While Uganda rubs shoulders with big brother Kenya–in fact, it shares Mount Elgon, the origin of Bugisu–the coffee of Uganda shares little else with its neighbor. Produced mostly by small crop family farms, this coffee has flavors and dimensions that are uniquely its own.
Bugisu is a washed arabica [okay, so maybe it shares one trait with Kenya.] Even green, this bean has something to say, with a remarkably pungent and grassy aroma, simply loaded with hints of what’s to come. Once roasted it’s not a particularly fragrant coffee, and brewed it’s aromatic qualities nod more toward Centrals than other Africans. At first sip, though, everything changes….
In the cup this is a deep, dark mysterious liquor. It’s muscular, musky and oozes languidly on the tongue. Its deeper tones are bitter chocolate, its high notes ripe fruit… very ripe. It’s slightly wild, rich, fat and funky. Not the fuzzy stuff of a monsooned Malabar–it’s far too smooth for that–but still it’s earthy and intense. The Bugisu has got the body of a Java, and while its finish is long and syrupy, it is decidedly not sweet.

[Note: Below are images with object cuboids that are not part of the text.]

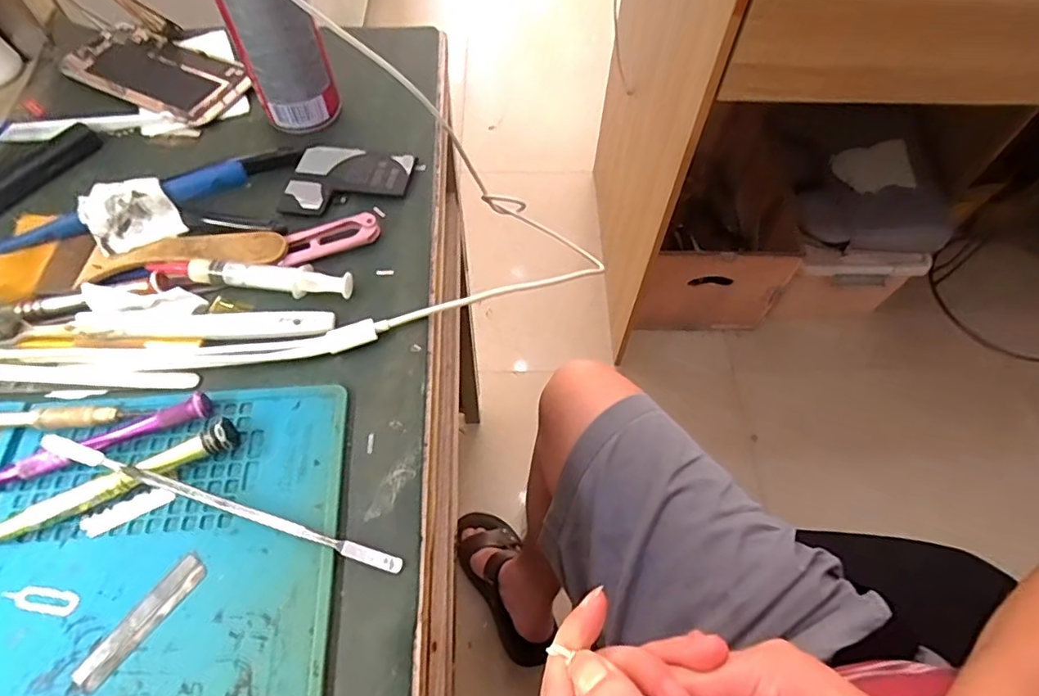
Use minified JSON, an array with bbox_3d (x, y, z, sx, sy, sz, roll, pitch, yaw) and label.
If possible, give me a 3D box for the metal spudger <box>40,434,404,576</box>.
[{"bbox_3d":[-0.134,0.070,0.249,0.170,0.004,0.008,19,58,2],"label":"metal spudger"}]

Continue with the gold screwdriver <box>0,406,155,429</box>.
[{"bbox_3d":[-0.239,0.033,0.268,0.103,0.013,0.014,-4,60,-5],"label":"gold screwdriver"}]

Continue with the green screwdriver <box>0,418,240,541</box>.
[{"bbox_3d":[-0.191,0.066,0.253,0.120,0.013,0.020,-29,64,-18],"label":"green screwdriver"}]

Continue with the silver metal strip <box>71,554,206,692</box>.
[{"bbox_3d":[-0.158,0.113,0.232,0.013,0.004,0.056,32,63,16],"label":"silver metal strip"}]

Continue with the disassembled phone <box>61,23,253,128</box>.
[{"bbox_3d":[-0.273,-0.209,0.419,0.142,0.011,0.070,25,62,13],"label":"disassembled phone"}]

The roast: I’ve cupped Bugisu from City to Full City and beyond. I’ve settled on a melange of two roasts. The low notes are provided by beans roasted a bit into second crack. The brighter bits and languid mid-tones come from a roast just shy of second. Roast the darker of these two blended beans first, to provide you with the cues you’ll need to hit the cool switch the second time through.
Bugisu is a coffee that’s got the blues. It’s a soulful cup, just right for sipping when you’re in the mood for a little bit of trouble… but don’t want to stray to the wrong side of town.